Drake et Chris Brown feraient l'objet d'un autre procès pour violation de droits d'auteur concernant le tube de 2019 « No Guidance »

Après qu'une autre procédure a été abandonnée il y a deux ans, une nouvelle plainte allègue que la chanson viole les droits d'auteur de la chanson « I Got It » de Tykeiya (2016).
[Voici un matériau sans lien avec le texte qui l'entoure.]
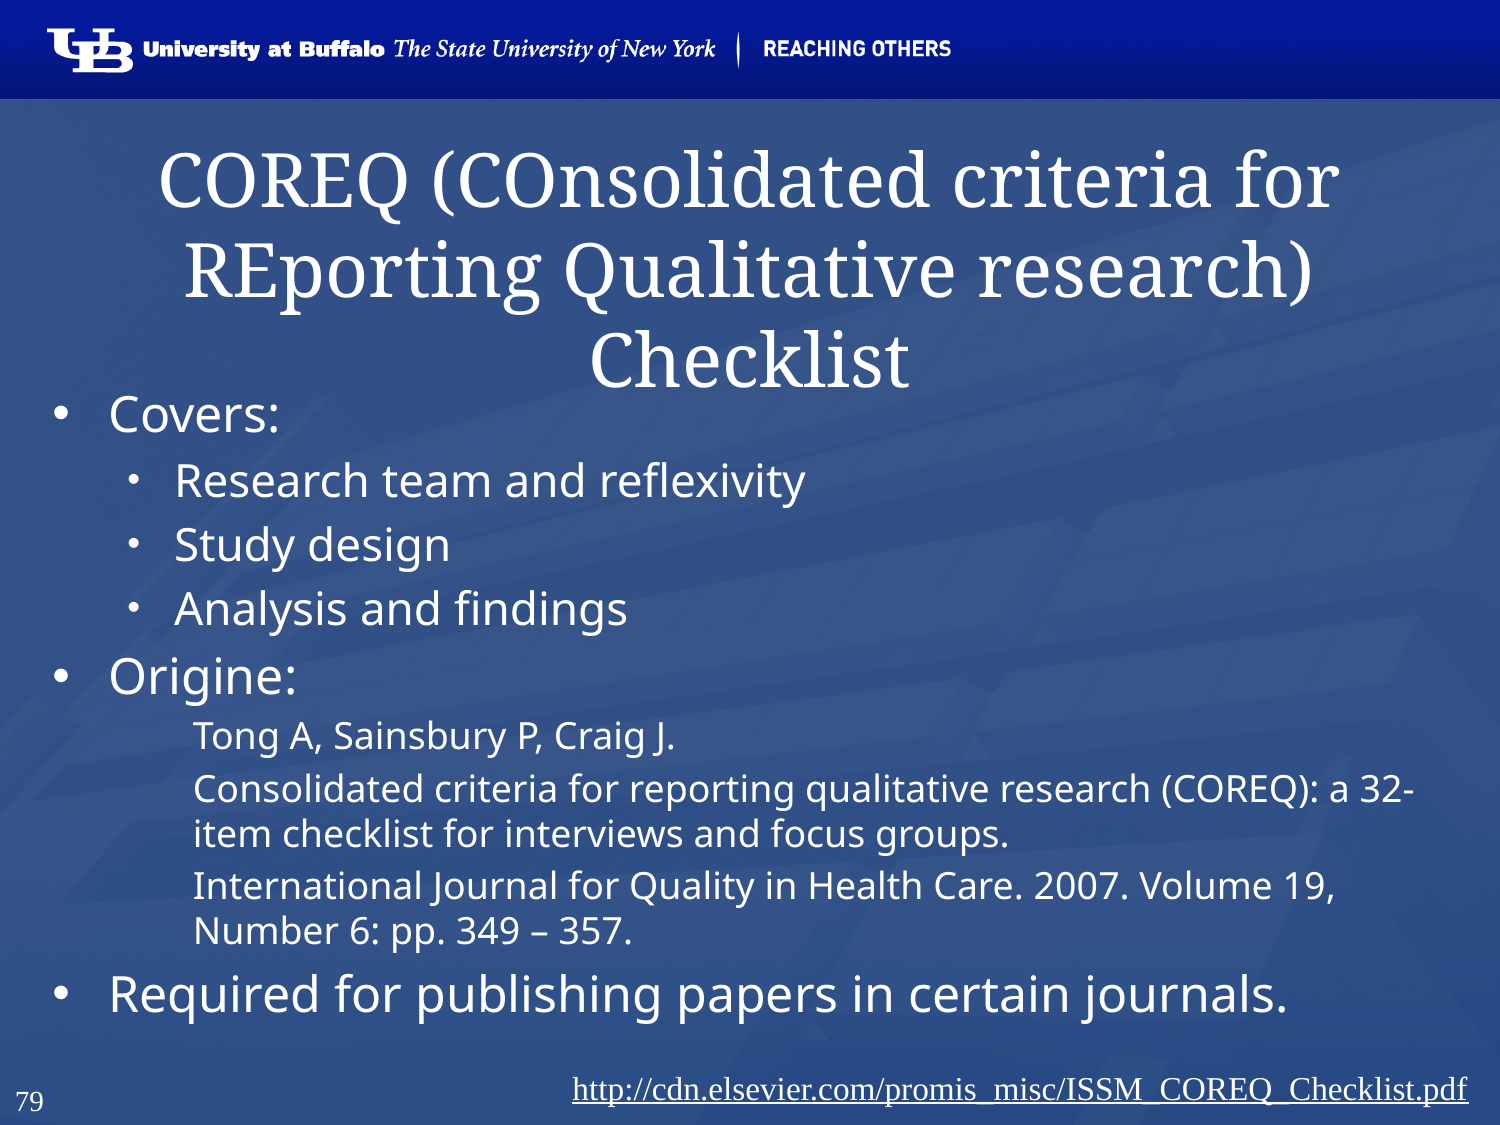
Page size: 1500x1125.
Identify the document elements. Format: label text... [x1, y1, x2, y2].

Drake pourrait avoir besoin de conseils dans le cadre d'un nouveau procès. La superstar canadienne est citée dans un procès aux côtés de Chris Brown, alléguant que leur tube de 2019 « No Guidance » copie un titre de 2016, « I Got It » de Tykeiya, comme l'a rapporté Music Business Worldwide. « No Guidance » a atteint la cinquième place du Billboard Hot 100 et s'est classé en tête de plusieurs classements tels que Hot R&B Songs et R&B/Hip-hop Airplay, tout en dépassant le milliard d'écoutes sur Spotify.

Les chanteurs ont déjà fait l'objet d'un procès qui a été abandonné en 2022, mais la nouvelle plainte provient d'autres parties. Tykeiya Dore et Marc Stephens poursuivent Drake, Brown et les autres auteurs de la chanson (Nija Charles, Michee Lebrun et Tyler Bryant) et producteurs (Anderson Hernandez, Joshua Huizar, Teddy Walton et Noah Shebib).